- [QUESTIONS]
(1) Translate this sentence from the bass fishing article into Spanish: "Peters came to Atlanta in 2005 after being transferred by his employer."
(2) Repeat the part of the bass fishing article starting at "Peters' swimbaits caught" and ending at "the state record.".
(3) Pick up the bass fishing article after its last sentence and keep writing it.

- [PAGE TEXT]
+--

For McCarty, there's no difference between lunker hunting and bass fishing 101. "You need to have an intense knowledge of the basics to consistently catch big bass," he says. "There are no tricks."

WinterBass
Anthony Denny’s 18.15-pound Mississippi state record was caught on Dec. 31, 1992, at Natchez State Park Lake. (Photo courtesy of Dennis Riecke, MDWFP)

GO BIG

Matt Peters is a Californian by birth, but he's chased lunker largemouths all over the country, including the South. Peters came to Atlanta in 2005 after being transferred by his employer.

"I was excited to see more of the country and fish different types of waters," he says. "I had gotten into throwing big baits and wanted to see how those methods would work outside California."

Peters' swimbaits caught trophy bass wherever he found trout…and many places he didn't. In all, he's caught well over a thousand largemouths weighing better than six pounds on big swimbaits, mostly in Georgia, Arkansas, Tennessee and the Carolinas. Those include a 14-pound, 6-ounce giant that swallowed an 8-inch Huddleston Trout in South Carolina—about a pound and a half shy of the state record.

+--

- [DATA UNDER STUDY]
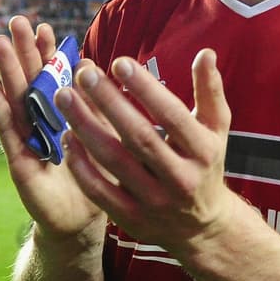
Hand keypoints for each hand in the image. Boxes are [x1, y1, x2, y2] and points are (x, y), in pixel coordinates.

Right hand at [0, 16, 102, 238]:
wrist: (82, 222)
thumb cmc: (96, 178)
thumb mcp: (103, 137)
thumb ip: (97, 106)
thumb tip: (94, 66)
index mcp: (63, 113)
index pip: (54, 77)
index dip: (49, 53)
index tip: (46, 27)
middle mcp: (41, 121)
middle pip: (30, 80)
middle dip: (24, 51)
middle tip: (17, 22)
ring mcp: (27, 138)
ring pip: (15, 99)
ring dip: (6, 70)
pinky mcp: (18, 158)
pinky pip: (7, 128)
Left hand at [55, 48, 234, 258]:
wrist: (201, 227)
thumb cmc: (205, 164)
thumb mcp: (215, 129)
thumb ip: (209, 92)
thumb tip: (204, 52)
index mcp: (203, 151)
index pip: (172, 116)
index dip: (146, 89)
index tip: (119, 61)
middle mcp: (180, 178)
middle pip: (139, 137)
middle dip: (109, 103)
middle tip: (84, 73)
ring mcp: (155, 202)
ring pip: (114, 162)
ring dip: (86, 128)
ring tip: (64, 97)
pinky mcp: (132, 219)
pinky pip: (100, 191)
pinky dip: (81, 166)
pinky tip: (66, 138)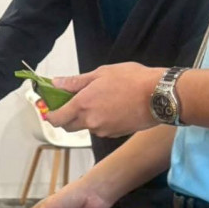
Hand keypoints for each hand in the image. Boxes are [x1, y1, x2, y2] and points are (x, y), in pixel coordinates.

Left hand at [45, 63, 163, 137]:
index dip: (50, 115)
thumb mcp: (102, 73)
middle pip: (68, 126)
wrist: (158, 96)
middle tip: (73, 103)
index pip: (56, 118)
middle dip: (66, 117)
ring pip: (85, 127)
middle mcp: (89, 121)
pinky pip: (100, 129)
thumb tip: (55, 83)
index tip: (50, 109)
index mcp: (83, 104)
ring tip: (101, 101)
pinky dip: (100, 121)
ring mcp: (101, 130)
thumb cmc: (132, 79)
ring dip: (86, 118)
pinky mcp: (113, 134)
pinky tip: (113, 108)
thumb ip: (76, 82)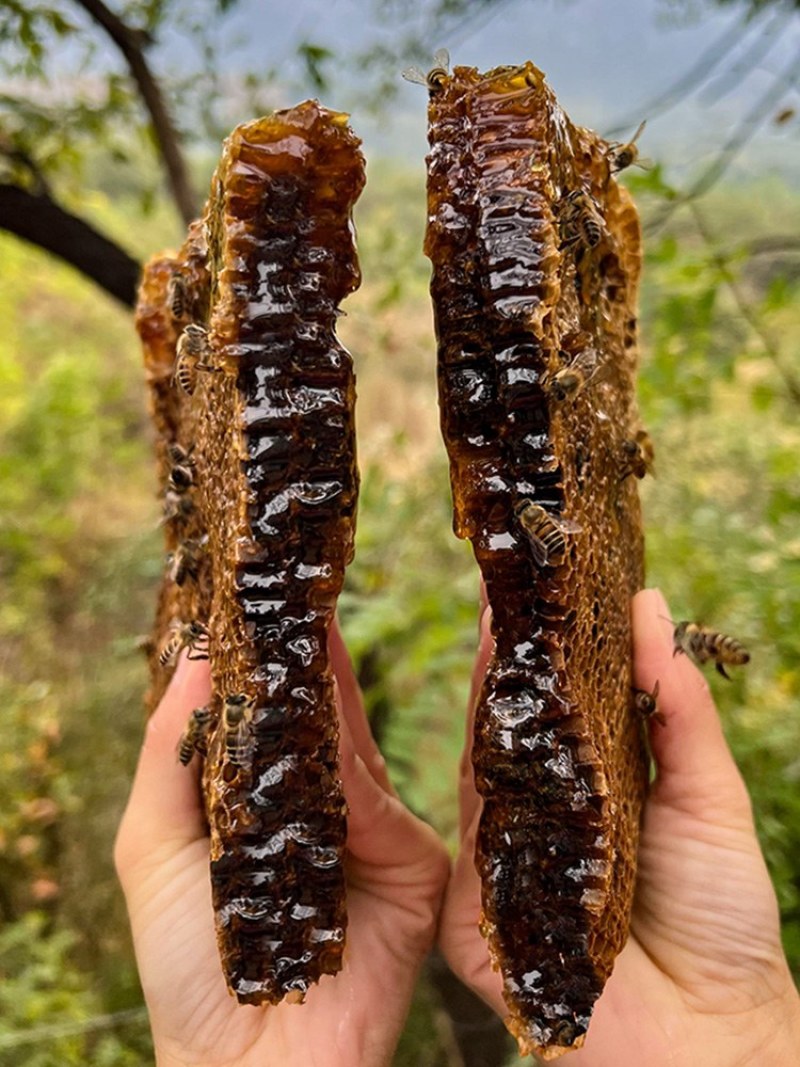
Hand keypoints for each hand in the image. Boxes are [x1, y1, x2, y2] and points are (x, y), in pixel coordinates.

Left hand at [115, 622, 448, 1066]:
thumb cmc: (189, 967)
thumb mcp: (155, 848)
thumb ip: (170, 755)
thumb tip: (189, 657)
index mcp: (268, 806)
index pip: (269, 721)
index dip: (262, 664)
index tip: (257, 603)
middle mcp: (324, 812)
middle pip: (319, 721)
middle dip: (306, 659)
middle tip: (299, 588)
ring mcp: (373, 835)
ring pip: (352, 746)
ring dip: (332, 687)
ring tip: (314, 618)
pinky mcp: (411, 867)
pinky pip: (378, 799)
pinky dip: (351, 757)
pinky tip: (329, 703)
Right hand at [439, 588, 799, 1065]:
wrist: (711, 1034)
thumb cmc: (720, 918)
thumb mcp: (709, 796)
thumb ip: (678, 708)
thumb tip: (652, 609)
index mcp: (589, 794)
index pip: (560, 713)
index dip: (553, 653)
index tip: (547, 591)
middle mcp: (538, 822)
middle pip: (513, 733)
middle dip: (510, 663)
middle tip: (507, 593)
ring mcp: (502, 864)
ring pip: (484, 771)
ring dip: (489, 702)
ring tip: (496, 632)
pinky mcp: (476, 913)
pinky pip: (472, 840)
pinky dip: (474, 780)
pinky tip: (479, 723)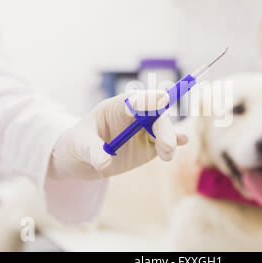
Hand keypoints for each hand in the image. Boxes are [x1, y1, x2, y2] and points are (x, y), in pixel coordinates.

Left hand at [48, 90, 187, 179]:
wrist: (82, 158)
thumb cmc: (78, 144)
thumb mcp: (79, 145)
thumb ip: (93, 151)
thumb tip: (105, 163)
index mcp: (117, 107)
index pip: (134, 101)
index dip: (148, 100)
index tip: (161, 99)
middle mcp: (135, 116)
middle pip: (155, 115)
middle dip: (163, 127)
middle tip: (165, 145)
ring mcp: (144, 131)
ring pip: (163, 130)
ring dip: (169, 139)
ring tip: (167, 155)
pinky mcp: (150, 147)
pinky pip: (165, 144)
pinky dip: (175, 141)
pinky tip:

+--

- [ANSWERS TO THE PROBLEMS]
(1) Peters llegó a Atlanta en 2005 después de que su empleador lo trasladara.

(2)
Peters' swimbaits caught trophy bass wherever he found trout…and many places he didn't. In all, he's caught well over a thousand largemouths weighing better than six pounds on big swimbaits, mostly in Georgia, Arkansas, Tennessee and the Carolinas. Those include a 14-pound, 6-ounce giant that swallowed an 8-inch Huddleston Trout in South Carolina—about a pound and a half shy of the state record.

(3)
"I like the Hudd when I'm looking for the largest possible fish," he says. "It has an amazing track record of catching the biggest bass that take artificials."

The Huddleston is a soft, sinking swimbait that can be fished throughout the water column. It mimics stocker-sized rainbow trout—usually in the 6- to 10-inch range.

  • BIG BASS FACT: Giant swimbaits offer the ultimate in big-bass bait profiles. Throwing one requires resolve, though, as bites can be few and far between.

When casting a lure that weighs several ounces, you have to scale up from traditional bass gear. Peters prefers a 400-size casting reel clamped onto an 8-foot rod designed to handle baits weighing between three and 10 ounces. He spools the reel with 80-pound-test braid. To the end of the braid, he ties 4 to 6 feet of 25- to 30-pound-test monofilament leader. The braid gives him plenty of brute strength for setting the hook, while the leader offers a little "give" and reduced visibility.

Peters' best advice for aspiring lunker hunters is to pay attention to what's happening around your bait.

"When you're fishing big baits, you need to develop 'tunnel vision'," he says. "Wear a good pair of sunglasses and focus on what's going on with your lure. Watch behind it, below it and off to the sides. Look for fish that are following it or reacting to it. Bass are curious creatures. They may follow your bait without ever striking. If you're getting follows or nips at the bait, it might be time to change retrieve, bait color or size."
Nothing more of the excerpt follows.